Firebase Database Rules - Get displayName

6
votes

I added Firebase to my website and created a signup form. When the user clicks the "signup" button it creates a user using "Firebase Authentication", then it updates the user's displayName, and finally adds some data about the user to the database:

firebase.auth().createUserWithEmailAndPassword(email, password).then(function () {

    profile = firebase.auth().currentUser;

    profile.updateProfile({
       displayName: "name-value"
    }).then(function() {

        // Update successful.

        firebase.database().ref("/users/" + profile.uid).set({
            data:{
                country: "country-value",
                city: "city-value"
            }
        });
    });
}).catch(function(error) {
    // Handle Errors here.
});

Everything worked fine until I changed the database rules from:

{
    "rules": {
        ".read": true,
        ".write": true
        }
    }
}

To:

{
    "rules": {
        "users": {
            ".read": true,
            "$user": {
                ".write": "auth.token.name !== null"
            }
        }
    }
}

I used auth.token.name as it is written in the guide to check whether or not the user's displayName exists (I planned to make it check some more things about it later). Somehow "firebase rules" 'thinks' that auth.token.name equals null, even though I set the displayName before. Why is it happening and what can I do to make it work?

Thanks in advance :)

2
firebasefirebase-realtime-databasefirebase-security
Are you trying using the same user previously created with a name or are you trying to signup a new user?cutiko
The purpose of the page that I've created is signing up a new user, changing the displayName, and finally uploading some data about him to the database.Programmer

2 Answers

3
votes

First, Firestore has replaced Realtime Database and should be used for all projects going forward - more features.
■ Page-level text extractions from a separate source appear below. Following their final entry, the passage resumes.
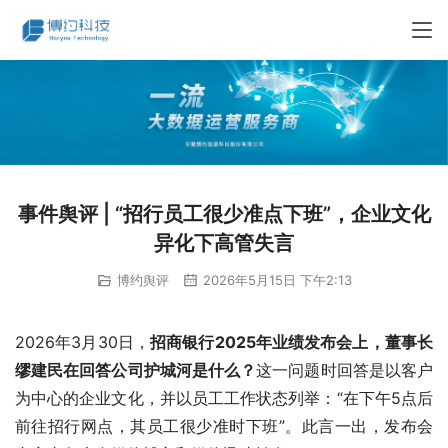
事件舆评 | “招行员工很少准点下班”，企业文化
异化下高管失言
博约舆评
2026年5月15日 下午2:13
2026年3月30日，
招商银行2025年业绩发布会上，董事长
缪建民在回答公司护城河是什么？
这一问题时回答是以客户
为中心的企业文化，并以员工工作状态列举：“在下午5点后
前往招行网点，其员工很少准时下班”。此言一出，发布会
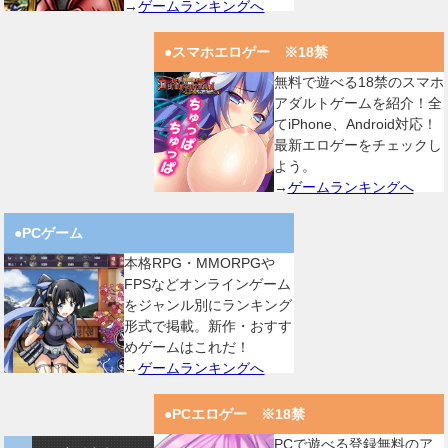
→
ゲームランキングへ
●スマホエロゲー ※18禁
無料で遊べる18禁のスマホ
アダルトゲームを紹介！全
てiPhone、Android対応！
最新エロゲーをチェックし
よう。
→
ゲームランキングへ
●PCゲーム
本格RPG・MMORPGや
FPSなどオンラインゲーム
をジャンル別にランキング
形式で掲載。新作・おすす
めゲームはこれだ！
→
ゲームランキングへ
●PCエロゲー ※18禁
PCで遊べる登録無料のア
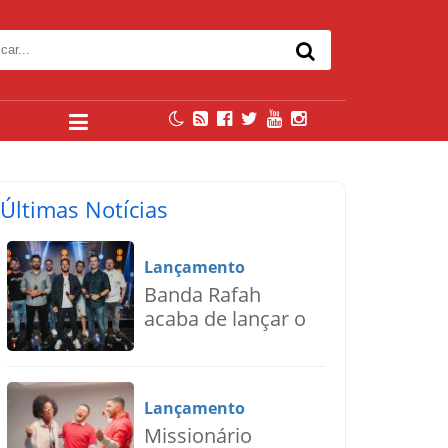
Últimas Notícias
Lançamento
Banda Rafah
acaba de lançar o
single “Deus do
Impossível”
Lançamento
Missionário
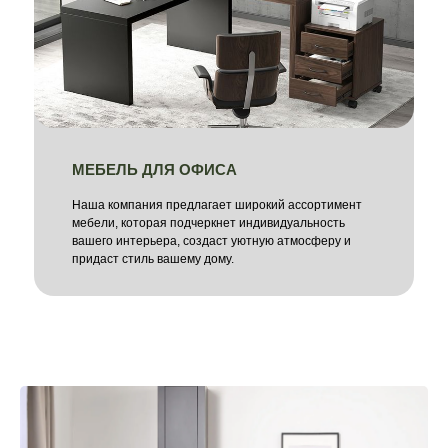
МЕБЕЛЬ ДЛЯ ОФИСА
Наша компания предлагает широкий ассортимент
мебели, которая подчеркнет индивидуальность
вашего интерьера, создаст уютную атмосферу и
придаст стиль вашему дому.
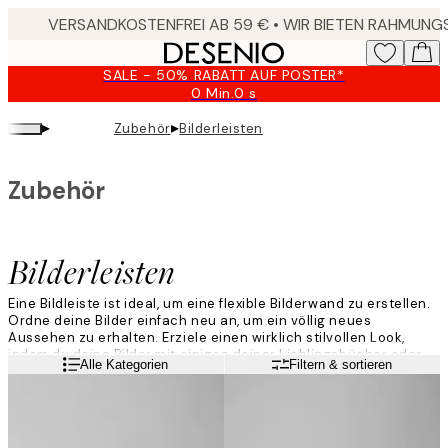
Skip
to
main
SALE - 50% RABATT AUF POSTER*
content.
0 Min.
0 s
Gültig
bis:
▸
▸
Zubehör
Bilderleisten
2026-
08-
09
Zubehör
Bilderleisten
Eine Bildleiste ist ideal, um eine flexible Bilderwand zu erstellen.
Ordne deine Bilder einfach neu an, um ein völlig neues
Aussehen zu erhalten. Erziele einen wirklich stilvollen Look,
indem du deine Bilder mit einigen deiner Lieblingsbücher oder
Weiterlesen
Alle Kategorien
Filtern & sortieren
Zeitungen kombinierst. In der Küche beispielsweise kannst du
mit einer Bildleiste Küchenbilder mit einigen stilvollen
Kochbüchern kombinieren.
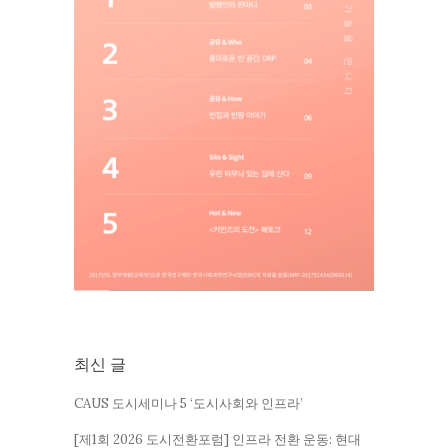
최신 글
CAUS 도시세미나 5 ‘도시사회와 인프라’
[제1회 2026 도시전환포럼] 인프라 전환 운동: 현대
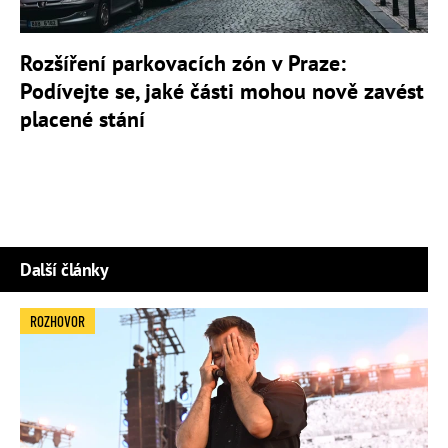
Rozšíření parkovacích zón v Praze:
Podívejte se, jaké části mohou nově zavést
placené stání
Další články
ROZHOVOR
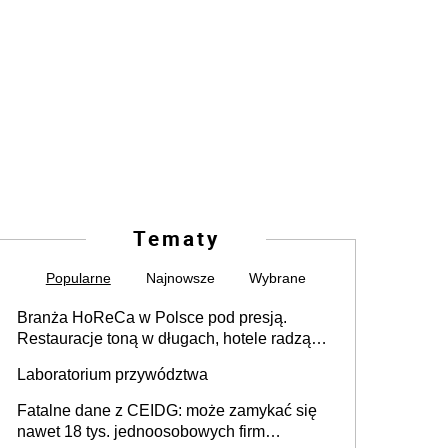
Tematy
Popularne
Najnowsze
Wybrane
Branża HoReCa w Polsce pod presją.
Restauracje toną w długach, hotele radzą
sobie lepiej [GOŚĆ INFOR.PL]
Laboratorium przywództwa
Fatalne dane z CEIDG: może zamykać się
nawet 18 tys. jednoosobowych firm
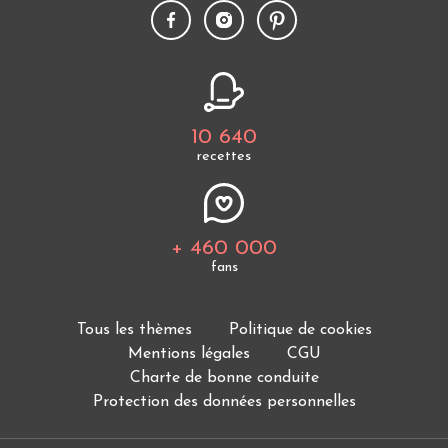
10 640
recettes
+ 460 000
fans
Tous les thèmes
Politique de cookies
Mentions légales
CGU
Charte de bonne conduite
Protection des données personnelles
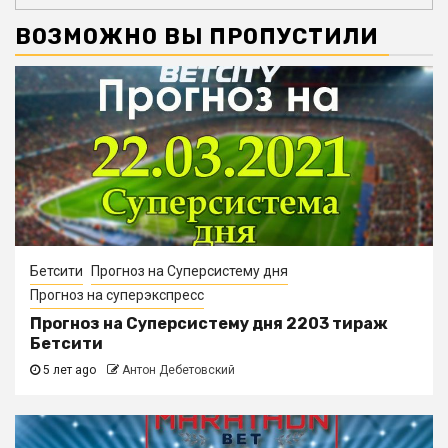
ВОЗМОЖНО ВЫ ПРОПУСТИЛИ
Бетсити
Прогноз на Суперсистему дня
Прогноз на суперэкспресс
Прогноз на Суперсистему дня 2203 тираж
Бетсити
5 лет ago
Антон Дебетовский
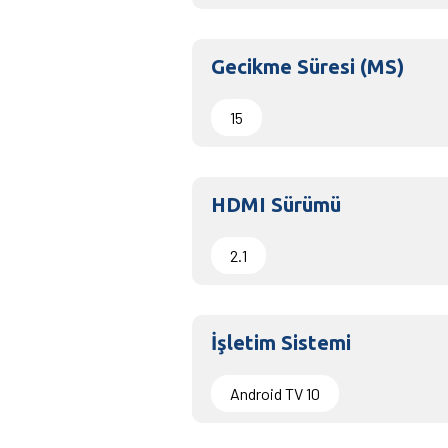
Gecikme Süresi (MS)
15
HDMI Sürümü
2.1
İşletim Sistemi
Android TV 10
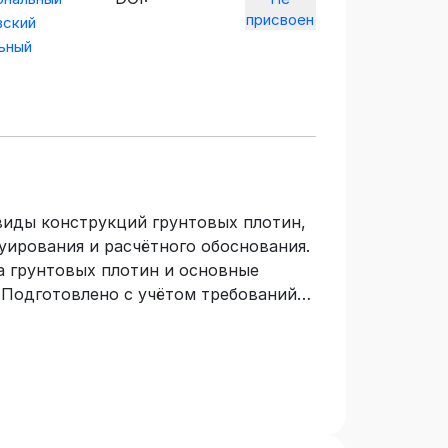
присвоен
вский
ьный
виды конструкций грунтовых плотин,
ирования и расчётного обоснования.
а грунтовых плотин и основные
 Подготовлено с учётом требований
овательного стандарта высшего
начено для студентов бакалавриата и
иальностей и направлений подготовки
ельства», 20.00.00 «Техносферная
, изучающих дисциплины
ные гидротехнические сооружения»,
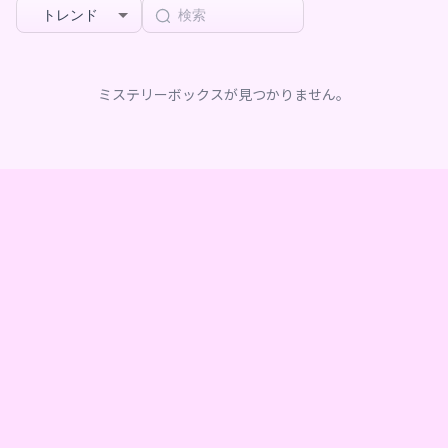
トレンド
ミステリーボックスが見つかりません。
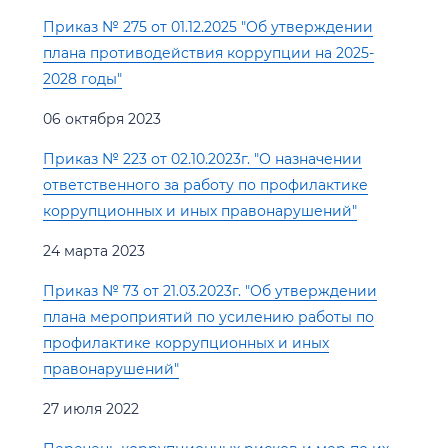
Приказ № 275 от 01.12.2025 "Об утверждении
плана противодействия коррупции на 2025-
2028 годы"
06 октября 2023
Приказ № 223 от 02.10.2023г. "О назначении
ответственного за работу по профилактике
коррупционных и иных правонарушений"
24 марта 2023
Приказ № 73 от 21.03.2023г. "Об утверждении
плана мероприятий по усилению работы по
профилактике коррупционных и иных
правонарушений"
27 июля 2022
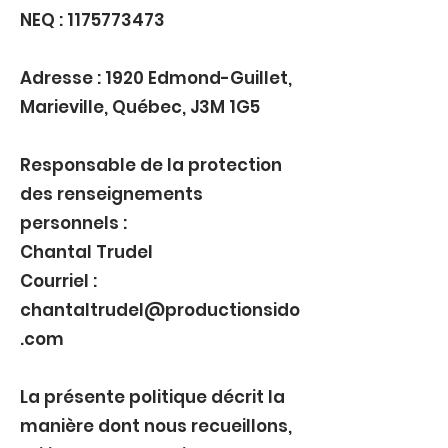
NEQ : 1175773473
Adresse : 1920 Edmond-Guillet,
Marieville, Québec, J3M 1G5
Responsable de la protection
des renseignements
personnels :
Chantal Trudel
Courriel :
chantaltrudel@productionsido
.com
La présente politique décrit la
manière dont nous recueillons,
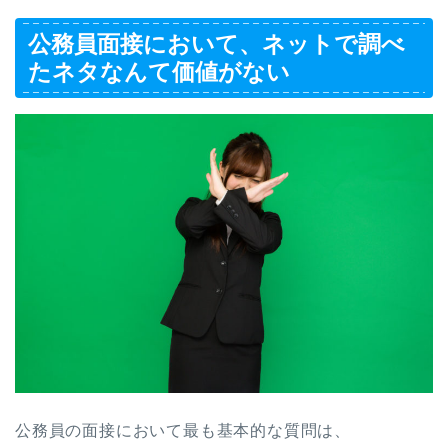
公務員面接において、ネットで調べ
たネタなんて価値がない
公務員の面接において最も基本的な質問は、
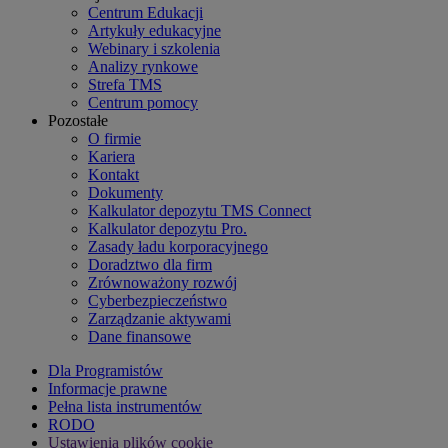
Centrum Edukacji
Artykuły edukacyjne
Webinary i szkolenia
Analizy rynkowe
Strefa TMS
Centrum pomocy
Pozostałe
O firmie
Kariera
Kontakt
Dokumenty
Kalkulator depozytu TMS Connect
Kalkulator depozytu Pro.
Zasady ładu korporacyjnego
Doradztwo dla firm
Zrównoważony rozwój
Cyberbezpieczeństwo
Zarządzanie aktywami
Dane finansowe
Dla Programistów
Informacje prawne
Pełna lista instrumentów
RODO
Ustawienia plików cookie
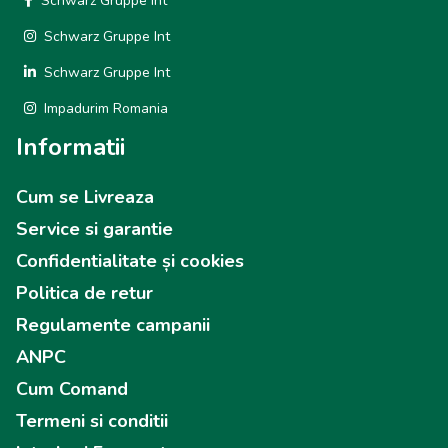
Schwarz Gruppe Int
Schwarz Gruppe Int
Schwarz Gruppe Int
Impadurim Romania
Informatii
Cum se Livreaza
Service si garantie
Confidentialitate și cookies
Politica de retur
Regulamente campanii
ANPC
Cum Comand
Termeni si conditii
Re Realtime DB rules, it's is best practice to check uid variable vs display name. See Variables:

{
  "rules": {
    ".read": true,
    "$comment": {
      ".write": "!data.exists() && newData.child('user_id').val() == auth.uid"
    }
  }
}

Finally, IIF you implement database security rules using Firebase Authentication, you MUST use .onAuthStateChanged to drive your application as your auth() variables WILL BE null for a second on initial page/app load as this is an asynchronous method. So, don't try and write or read anything on DOM ready. You must trigger db conversations within .onAuthStateChanged like below:

firebase.auth().onAuthStateChanged(function(user) {
    if (user) {
        //USER SIGNED IN. WE ARE READY
    }
    else {
        //USER IS NOT SIGNED IN
    }
});
0
votes

I had the same problem and figured out a better solution. Firebase has a feature called custom claims that is meant for the use case we have. You want to set some id on a Firebase Anonymous Auth User that is accessible from database security rules.

The high-level of the solution is to make a Cloud Function that uses the admin api to set a custom claim. You can't set custom claims from the client side.

Next, call the cloud function to update the custom claim then use Auth.auth().currentUser?.getIDTokenResult(forcingRefresh: true,... in order to retrieve the updated token which includes the custom claim. This step is critical because you need your custom claim to be sent as part of every request moving forward.

If anyone actually reads this I can type up a more detailed implementation example.